No, this man lacked saving faith, just as does every unsaved man. He lacked the simple spirit of trust so characteristic of the little children Jesus had just received (see Mark 10:13-16). But the young man was not prepared just now to have his deficiency explicitly stated. He was much too self-righteous to feel the need for a Savior. After all, had he not said, “What must I do”?
Jesus did not believe in pouring water down a clogged hole. This man must be prepared to comprehend the thing he really needed. Shock treatment was clearly in order.
Thus it is that Jesus’ challenge takes the form it does:
Go your way, sell whatever you have and give to the poor, and you will have treasure in heaven; and come, take up the cross, and follow Me (Mark 10:21).
Clearly, this is a call to discipleship. It is an invitation to the utmost self-denial in the form of unstinting generosity.5 Its outcome, Jesus declares, will be heavenly treasure.6
Was the young man prepared for this? Naturally not. In fact he goes away saddened since his wealth was considerable. But why did he go away? Above all, because he had more faith in his money than he had in Jesus.
Indeed, our Lord subsequently points this out to His disciples when He tells them:
Children, how hard it is for those who trust in riches to enter the kingdom of God! (Mark 10:24; emphasis added).7
Let there be no mistake about it. The man lacked saving faith. No doubt when he asked what he might do to inherit eternal life, he suspected that his wealth might be tapped for some act or acts of benevolence. But it had not entered his mind that Jesus might ask him to surrender everything!

• _DATASET RECORDS_
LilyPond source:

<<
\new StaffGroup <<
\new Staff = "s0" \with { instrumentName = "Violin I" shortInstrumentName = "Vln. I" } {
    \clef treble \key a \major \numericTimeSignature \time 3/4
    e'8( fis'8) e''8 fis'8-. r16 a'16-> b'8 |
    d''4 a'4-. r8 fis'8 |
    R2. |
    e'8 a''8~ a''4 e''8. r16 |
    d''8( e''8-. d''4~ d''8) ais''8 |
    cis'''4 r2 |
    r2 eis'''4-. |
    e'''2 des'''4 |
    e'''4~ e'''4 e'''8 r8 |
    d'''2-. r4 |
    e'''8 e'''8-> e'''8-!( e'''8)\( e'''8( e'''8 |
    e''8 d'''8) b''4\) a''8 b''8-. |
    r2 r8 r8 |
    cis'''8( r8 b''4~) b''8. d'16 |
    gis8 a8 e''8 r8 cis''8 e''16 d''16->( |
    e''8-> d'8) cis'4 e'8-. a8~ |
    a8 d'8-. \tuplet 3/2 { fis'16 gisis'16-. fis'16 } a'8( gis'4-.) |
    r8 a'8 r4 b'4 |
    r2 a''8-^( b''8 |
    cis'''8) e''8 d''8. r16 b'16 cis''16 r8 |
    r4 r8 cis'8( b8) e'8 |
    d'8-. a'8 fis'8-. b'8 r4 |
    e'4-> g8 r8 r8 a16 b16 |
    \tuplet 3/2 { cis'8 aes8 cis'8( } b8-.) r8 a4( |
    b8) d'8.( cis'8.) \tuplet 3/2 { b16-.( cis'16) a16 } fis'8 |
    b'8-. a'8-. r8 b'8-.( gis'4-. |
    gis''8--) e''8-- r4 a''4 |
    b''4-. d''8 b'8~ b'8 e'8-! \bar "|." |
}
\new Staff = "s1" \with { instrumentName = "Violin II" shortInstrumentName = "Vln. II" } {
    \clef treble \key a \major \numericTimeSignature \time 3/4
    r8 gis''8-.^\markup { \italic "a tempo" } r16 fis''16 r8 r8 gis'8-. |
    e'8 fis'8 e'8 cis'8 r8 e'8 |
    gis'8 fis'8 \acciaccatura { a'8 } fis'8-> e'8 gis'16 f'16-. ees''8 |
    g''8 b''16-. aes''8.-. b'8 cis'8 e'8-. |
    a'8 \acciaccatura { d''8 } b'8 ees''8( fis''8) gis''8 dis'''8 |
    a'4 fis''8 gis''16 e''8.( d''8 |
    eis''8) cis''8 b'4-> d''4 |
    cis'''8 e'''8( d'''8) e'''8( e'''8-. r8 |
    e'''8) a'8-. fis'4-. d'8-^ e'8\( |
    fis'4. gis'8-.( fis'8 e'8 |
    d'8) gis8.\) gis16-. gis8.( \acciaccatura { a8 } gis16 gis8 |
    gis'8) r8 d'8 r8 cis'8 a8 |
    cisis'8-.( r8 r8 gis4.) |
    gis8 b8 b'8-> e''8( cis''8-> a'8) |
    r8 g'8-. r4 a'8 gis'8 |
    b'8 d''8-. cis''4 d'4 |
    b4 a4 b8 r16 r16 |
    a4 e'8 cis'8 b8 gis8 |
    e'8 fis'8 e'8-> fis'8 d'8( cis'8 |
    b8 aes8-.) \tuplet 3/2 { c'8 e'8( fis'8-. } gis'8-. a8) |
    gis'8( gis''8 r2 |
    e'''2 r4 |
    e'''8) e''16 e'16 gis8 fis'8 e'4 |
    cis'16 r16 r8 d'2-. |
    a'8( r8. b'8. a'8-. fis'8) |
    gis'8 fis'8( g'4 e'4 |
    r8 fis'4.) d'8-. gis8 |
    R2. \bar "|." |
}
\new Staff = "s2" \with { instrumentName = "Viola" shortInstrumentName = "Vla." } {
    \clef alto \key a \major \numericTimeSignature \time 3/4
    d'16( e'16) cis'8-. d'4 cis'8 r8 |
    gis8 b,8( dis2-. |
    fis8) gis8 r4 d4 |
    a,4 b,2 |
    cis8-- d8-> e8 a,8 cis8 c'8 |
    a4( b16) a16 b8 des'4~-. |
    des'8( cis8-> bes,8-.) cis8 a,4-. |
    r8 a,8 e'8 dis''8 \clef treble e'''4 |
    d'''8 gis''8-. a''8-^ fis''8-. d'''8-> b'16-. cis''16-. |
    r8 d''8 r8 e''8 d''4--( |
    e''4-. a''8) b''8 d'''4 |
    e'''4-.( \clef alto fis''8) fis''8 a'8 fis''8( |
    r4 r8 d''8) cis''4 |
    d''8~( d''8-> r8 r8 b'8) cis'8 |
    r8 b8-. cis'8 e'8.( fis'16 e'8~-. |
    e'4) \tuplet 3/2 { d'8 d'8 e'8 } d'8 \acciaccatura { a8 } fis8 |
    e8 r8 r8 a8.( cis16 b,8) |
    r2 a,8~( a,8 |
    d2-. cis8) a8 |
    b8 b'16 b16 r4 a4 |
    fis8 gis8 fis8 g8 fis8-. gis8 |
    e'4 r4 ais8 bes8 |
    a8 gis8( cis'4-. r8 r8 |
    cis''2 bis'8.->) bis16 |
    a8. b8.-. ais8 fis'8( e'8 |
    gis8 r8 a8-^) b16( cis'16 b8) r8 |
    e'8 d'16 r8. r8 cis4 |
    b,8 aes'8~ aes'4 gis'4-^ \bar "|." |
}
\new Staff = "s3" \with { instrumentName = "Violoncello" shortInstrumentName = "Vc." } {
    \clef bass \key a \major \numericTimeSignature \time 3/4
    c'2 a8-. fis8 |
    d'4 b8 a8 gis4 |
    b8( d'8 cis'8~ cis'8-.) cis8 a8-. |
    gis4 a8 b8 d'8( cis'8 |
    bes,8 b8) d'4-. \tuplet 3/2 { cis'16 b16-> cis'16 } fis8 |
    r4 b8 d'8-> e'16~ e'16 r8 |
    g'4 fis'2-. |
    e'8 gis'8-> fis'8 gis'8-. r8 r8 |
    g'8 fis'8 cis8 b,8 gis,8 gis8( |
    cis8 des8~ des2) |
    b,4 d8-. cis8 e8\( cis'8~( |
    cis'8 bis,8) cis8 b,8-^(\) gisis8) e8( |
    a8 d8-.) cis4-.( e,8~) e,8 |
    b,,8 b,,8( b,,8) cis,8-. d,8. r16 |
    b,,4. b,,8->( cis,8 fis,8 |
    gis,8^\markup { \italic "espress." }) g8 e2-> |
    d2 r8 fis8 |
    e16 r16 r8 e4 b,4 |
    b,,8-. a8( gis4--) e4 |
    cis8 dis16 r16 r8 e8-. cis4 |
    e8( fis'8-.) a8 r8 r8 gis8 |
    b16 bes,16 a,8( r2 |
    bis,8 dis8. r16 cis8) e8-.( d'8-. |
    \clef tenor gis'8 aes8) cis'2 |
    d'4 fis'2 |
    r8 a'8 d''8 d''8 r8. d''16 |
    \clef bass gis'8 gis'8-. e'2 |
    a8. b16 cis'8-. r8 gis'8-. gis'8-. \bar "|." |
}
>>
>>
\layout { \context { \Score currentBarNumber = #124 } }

• _EXERCISE DESCRIPTION_
Write out the passage about Jesus and the young man above word for word, from "Clearly, this is" to "to surrender everything!".

• _RESULT OF THIS EXERCISE_
Clearly, this is a call to discipleship. It is an invitation to the utmost self-denial in the form of unstinting generosity.5 Its outcome, Jesus declares, will be heavenly treasure.6
Was the young man prepared for this? Naturally not. In fact he goes away saddened since his wealth was considerable. But why did he go away? Above all, because he had more faith in his money than he had in Jesus.
Indeed, our Lord subsequently points this out to His disciples when He tells them:
Children, how hard it is for those who trust in riches to enter the kingdom of God! (Mark 10:24; emphasis added).7
Let there be no mistake about it. The man lacked saving faith. No doubt when he asked what he might do to inherit eternal life, he suspected that his wealth might be tapped for some act or acts of benevolence. But it had not entered his mind that Jesus might ask him to surrender everything!